Collected data entries:
»»
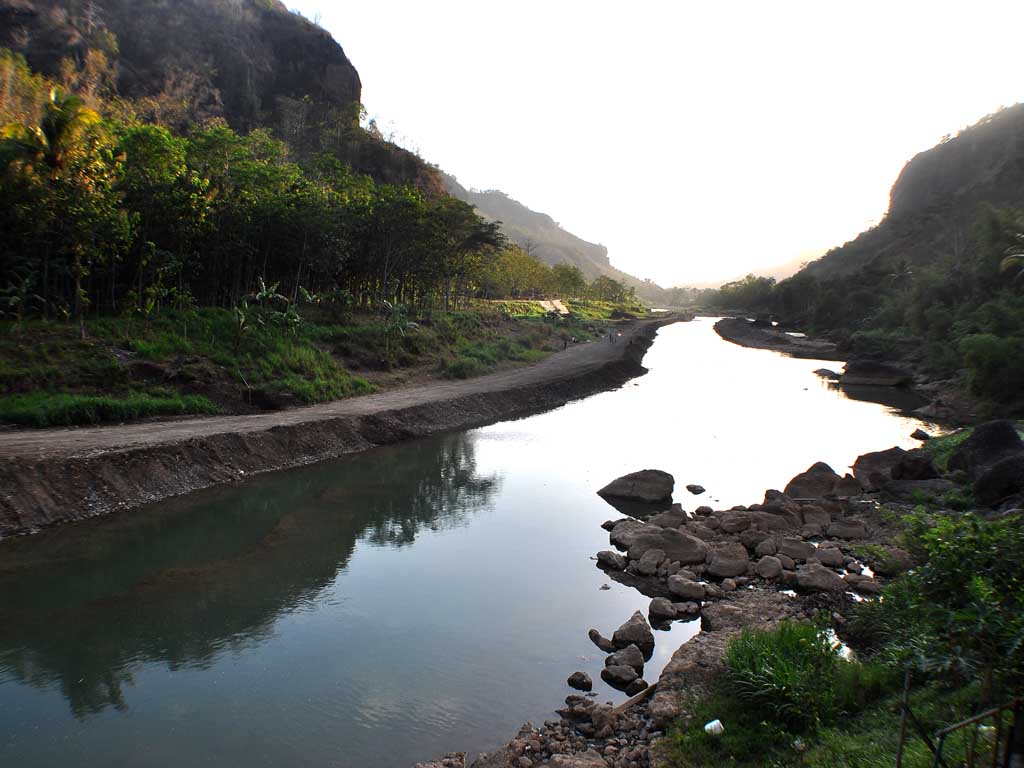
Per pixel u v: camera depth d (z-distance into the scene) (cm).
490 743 1079
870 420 4391
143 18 10375
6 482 2020
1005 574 725
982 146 17925
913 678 984
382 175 11869
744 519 2103
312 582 1753
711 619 1468
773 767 839
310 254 5144
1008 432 2356
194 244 4281
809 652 1077
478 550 2025
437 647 1407
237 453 2755
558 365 6225
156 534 2061
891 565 1697
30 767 1009
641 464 3173
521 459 3253
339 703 1192
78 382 3009
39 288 3494
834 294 11994
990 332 4978
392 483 2772
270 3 13312
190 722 1133
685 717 1027
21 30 8238
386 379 4581
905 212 19312
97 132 3747
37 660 1341
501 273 11106
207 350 3697
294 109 11100
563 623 1534
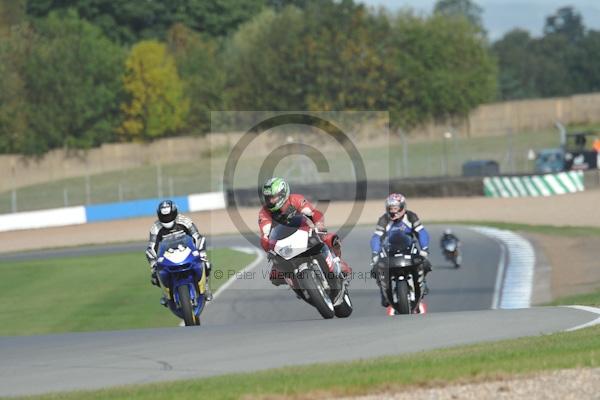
««
- _Directions_:
Without the pictures, restate all the entries above exactly.

- _Solution below_:
Per pixel u v: camera depth d (z-distance into the scene) (cm).
490 743 1079
870 420 4391
143 18 10375
6 482 2020
1005 574 725
982 146 17925
913 678 984
382 175 11869
744 519 2103
312 582 1753
711 619 1468
773 767 839
310 254 5144
1008 432 2356
194 244 4281
809 652 1077
478 550 2025
437 647 1407
237 453 2755
558 365 6225
156 534 2061
891 565 1697
30 767 1009
641 464 3173
521 459 3253
339 703 1192
78 382 3009
39 288 3494
834 294 11994
990 332 4978
392 483 2772
270 3 13312
190 722 1133
685 717 1027
21 30 8238
386 379 4581
905 212 19312
97 132 3747
37 660 1341
501 273 11106
207 350 3697
294 109 11100
563 623 1534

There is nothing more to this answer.